• [Request]: Which lines of the entries contain the string "avoir"? Please find them and copy them.

• [Listed entries]:

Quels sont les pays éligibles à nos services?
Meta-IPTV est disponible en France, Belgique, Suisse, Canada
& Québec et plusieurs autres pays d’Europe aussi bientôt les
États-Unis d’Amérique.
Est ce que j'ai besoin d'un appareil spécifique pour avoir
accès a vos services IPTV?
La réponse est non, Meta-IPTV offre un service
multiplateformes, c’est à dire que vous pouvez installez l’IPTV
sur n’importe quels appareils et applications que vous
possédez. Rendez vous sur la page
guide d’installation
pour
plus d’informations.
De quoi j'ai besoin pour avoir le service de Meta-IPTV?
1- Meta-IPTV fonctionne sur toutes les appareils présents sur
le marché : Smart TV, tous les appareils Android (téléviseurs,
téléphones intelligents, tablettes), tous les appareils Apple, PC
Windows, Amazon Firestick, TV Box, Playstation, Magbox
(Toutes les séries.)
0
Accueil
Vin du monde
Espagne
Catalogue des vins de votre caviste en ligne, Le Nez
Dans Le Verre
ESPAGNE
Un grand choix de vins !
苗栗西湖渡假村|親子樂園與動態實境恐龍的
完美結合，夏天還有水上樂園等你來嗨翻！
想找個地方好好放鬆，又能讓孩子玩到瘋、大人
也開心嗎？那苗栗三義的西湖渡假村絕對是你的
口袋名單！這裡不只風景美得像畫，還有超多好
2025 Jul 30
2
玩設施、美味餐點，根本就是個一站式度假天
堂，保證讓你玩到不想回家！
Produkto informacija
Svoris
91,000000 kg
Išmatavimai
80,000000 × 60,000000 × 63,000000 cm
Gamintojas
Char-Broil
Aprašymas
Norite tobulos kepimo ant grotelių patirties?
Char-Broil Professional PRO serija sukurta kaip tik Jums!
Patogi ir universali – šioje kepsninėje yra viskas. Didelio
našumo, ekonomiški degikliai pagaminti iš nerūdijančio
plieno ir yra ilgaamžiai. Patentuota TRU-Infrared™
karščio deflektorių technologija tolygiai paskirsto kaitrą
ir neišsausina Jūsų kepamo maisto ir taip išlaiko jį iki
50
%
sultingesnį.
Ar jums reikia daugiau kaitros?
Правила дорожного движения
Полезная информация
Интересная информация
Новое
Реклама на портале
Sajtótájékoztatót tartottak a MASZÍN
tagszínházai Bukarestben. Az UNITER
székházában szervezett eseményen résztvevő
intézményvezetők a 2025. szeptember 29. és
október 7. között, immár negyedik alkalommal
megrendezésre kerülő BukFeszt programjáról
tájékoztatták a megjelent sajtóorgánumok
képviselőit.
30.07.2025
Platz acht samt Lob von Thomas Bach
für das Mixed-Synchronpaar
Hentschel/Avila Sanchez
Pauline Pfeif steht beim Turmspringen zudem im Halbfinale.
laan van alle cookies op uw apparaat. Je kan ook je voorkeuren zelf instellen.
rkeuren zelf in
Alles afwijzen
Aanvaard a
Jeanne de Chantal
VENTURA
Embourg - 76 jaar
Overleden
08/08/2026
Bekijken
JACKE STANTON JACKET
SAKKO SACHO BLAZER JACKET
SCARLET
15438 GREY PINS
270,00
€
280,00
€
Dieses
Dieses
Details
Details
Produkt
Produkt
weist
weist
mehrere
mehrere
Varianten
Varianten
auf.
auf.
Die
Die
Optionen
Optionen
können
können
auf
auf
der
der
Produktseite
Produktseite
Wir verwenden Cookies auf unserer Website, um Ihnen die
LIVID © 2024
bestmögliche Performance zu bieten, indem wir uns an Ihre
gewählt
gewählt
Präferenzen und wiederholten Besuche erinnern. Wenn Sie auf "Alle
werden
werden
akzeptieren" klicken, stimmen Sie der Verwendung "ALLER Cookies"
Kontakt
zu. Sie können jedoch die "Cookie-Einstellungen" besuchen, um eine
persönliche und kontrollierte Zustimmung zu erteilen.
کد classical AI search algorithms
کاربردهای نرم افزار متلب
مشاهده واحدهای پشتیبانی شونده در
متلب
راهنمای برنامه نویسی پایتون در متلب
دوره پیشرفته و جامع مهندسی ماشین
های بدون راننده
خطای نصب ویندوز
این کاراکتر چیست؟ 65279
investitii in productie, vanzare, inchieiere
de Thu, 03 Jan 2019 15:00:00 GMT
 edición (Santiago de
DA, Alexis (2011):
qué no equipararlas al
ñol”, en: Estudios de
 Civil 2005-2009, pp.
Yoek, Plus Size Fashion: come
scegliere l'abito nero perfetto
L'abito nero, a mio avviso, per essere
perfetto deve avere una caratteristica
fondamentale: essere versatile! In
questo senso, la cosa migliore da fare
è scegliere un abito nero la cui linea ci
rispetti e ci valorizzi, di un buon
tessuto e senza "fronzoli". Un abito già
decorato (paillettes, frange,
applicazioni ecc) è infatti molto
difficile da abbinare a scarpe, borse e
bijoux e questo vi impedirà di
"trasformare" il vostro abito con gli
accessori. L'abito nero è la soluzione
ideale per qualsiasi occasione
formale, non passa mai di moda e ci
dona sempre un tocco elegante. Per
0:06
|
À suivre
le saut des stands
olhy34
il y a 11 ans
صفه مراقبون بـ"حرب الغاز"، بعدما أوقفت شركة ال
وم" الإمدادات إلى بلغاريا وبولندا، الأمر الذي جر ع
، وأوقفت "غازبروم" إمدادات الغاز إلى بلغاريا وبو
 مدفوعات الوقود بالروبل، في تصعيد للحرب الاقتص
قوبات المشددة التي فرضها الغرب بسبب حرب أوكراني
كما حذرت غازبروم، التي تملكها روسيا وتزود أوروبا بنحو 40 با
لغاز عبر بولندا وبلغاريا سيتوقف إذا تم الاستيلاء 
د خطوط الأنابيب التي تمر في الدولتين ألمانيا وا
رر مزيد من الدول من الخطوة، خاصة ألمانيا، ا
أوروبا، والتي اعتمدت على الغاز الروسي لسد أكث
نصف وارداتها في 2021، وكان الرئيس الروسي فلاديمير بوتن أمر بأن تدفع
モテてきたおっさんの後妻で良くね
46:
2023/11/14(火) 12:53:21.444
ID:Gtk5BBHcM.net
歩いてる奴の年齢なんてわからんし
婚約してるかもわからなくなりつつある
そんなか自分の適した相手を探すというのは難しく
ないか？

• [Your response]:
Est ce que j'ai besoin d'un appareil spécifique pour avoir
De quoi j'ai besoin pour avoir le service de Meta-IPTV?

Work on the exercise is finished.